The medical treatment of the condition consists of immobilization if the patient presents only with synovitis of the posterior tibial tendon and no structural deformity. Often, four to six weeks of immobilization followed by an ankle/foot orthosis for four to six months is sufficient. If this regimen allows the tendon to become stable, no further treatment is necessary. If the tendon continues to be inflamed and painful with resumption of normal activities, then further use of an ankle/foot orthosis or possibly surgical intervention would be indicated.

The surgical procedures that are commonly utilized to treat this condition consist of a synovectomy of the posterior tibial tendon if the tendon is structurally intact, or, if it is no longer functional, a transfer of the flexor digitorum longus tendon is used to bypass the non- or minimally functioning posterior tibial tendon in order to restore inversion and adduction to the transverse tarsal joint to balance the peroneus brevis muscle. If a flexible valgus deformity is of the calcaneus is also present a medial displacement calcaneal osteotomy is also carried our. The outcome of this type of surgery is satisfactory in about 90% of cases.

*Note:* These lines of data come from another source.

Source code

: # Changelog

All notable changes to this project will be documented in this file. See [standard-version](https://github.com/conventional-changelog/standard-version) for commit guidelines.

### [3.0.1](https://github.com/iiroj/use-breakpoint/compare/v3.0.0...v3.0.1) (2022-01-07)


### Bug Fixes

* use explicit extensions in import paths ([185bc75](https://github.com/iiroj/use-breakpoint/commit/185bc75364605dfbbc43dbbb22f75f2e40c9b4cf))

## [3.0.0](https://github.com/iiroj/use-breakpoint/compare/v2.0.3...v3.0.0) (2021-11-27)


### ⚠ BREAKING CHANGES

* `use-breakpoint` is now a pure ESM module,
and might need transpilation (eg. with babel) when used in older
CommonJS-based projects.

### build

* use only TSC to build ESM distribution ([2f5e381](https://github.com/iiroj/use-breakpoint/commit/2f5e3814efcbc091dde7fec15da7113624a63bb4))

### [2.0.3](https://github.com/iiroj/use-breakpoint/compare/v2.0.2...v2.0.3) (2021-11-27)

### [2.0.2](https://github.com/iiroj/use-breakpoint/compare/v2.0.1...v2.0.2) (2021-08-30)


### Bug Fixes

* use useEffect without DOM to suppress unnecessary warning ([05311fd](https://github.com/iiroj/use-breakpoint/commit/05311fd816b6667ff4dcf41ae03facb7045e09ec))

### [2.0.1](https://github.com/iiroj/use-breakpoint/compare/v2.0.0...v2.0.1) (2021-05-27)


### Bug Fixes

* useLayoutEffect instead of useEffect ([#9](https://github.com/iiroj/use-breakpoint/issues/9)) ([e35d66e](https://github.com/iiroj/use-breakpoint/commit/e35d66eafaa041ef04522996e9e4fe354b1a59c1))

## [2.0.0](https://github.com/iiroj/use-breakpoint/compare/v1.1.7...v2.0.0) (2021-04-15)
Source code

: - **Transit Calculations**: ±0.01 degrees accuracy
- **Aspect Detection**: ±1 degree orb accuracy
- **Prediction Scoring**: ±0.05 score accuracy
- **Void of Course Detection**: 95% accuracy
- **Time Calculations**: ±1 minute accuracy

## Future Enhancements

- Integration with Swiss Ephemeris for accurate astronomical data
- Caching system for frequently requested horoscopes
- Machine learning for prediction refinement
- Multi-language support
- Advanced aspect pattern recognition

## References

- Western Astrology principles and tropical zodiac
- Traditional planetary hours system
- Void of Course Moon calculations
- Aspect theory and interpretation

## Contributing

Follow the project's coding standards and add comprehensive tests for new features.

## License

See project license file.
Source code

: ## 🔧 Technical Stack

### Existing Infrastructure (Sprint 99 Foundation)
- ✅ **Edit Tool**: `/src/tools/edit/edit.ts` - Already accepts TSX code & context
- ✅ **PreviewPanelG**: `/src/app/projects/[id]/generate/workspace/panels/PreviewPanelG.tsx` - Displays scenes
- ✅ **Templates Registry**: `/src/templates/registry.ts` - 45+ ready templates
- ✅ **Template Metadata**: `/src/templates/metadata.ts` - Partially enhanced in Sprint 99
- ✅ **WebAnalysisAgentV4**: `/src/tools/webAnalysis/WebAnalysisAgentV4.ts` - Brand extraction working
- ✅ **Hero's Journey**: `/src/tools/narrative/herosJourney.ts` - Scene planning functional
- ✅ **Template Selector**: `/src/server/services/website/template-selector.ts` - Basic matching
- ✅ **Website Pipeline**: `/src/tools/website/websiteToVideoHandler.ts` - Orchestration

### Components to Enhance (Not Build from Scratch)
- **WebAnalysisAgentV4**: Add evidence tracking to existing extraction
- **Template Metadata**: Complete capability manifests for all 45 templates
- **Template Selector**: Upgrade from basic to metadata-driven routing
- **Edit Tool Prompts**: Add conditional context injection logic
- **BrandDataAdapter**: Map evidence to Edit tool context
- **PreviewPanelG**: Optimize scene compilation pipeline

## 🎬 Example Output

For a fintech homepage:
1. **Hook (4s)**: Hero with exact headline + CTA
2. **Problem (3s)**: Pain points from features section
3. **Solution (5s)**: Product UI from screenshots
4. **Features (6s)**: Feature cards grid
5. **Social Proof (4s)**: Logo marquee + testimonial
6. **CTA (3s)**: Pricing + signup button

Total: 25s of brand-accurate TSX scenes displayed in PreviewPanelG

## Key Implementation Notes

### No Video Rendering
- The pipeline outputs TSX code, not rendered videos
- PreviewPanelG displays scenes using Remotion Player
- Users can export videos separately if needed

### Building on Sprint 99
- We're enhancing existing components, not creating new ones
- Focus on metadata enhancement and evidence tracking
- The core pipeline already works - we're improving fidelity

The patients that present with an inflexible foot, namely one that has fixed deformities, which usually consist of a valgus deformity of the calcaneus, abduction through the transverse tarsal joint and a fixed varus deformity, will require a procedure such as a triple arthrodesis to realign and create a plantigrade foot.

As a general rule, if a plantigrade foot can be created, then no further orthotic device is necessary, but if it cannot be achieved then some type of an accommodative orthotic device is useful.

The main advantage of carrying out a posterior tibial tendon reconstruction as opposed to an arthrodesis is that it restores active inversion, provides good pain relief, restores foot stability, the patient's functional capacity is improved, and it maintains a flexible foot as opposed to the patient that requires an arthrodesis in which the foot becomes inflexible thereby placing increased stress on the ankle and tarsometatarsal joints.

The type of orthotic device utilized in patients with this clinical problem varies depending upon the severity of the deformity, its flexibility, and the age of the patient. The orthotic device may be a short articulated ankle/foot orthosis or a long or short non-articulated ankle/foot orthosis.

References

  1. Haddad, S.L., Mann, R.A.: Flatfoot in Adults in Coughlin, M.J., Mann, R.A., Saltzman, C.L.(Eds): Surgery of the Foot and Ankle, Volume I (Ed. 8). Philadelphia, PA. Mosby Elsevier, 2007, pp 1007-1086.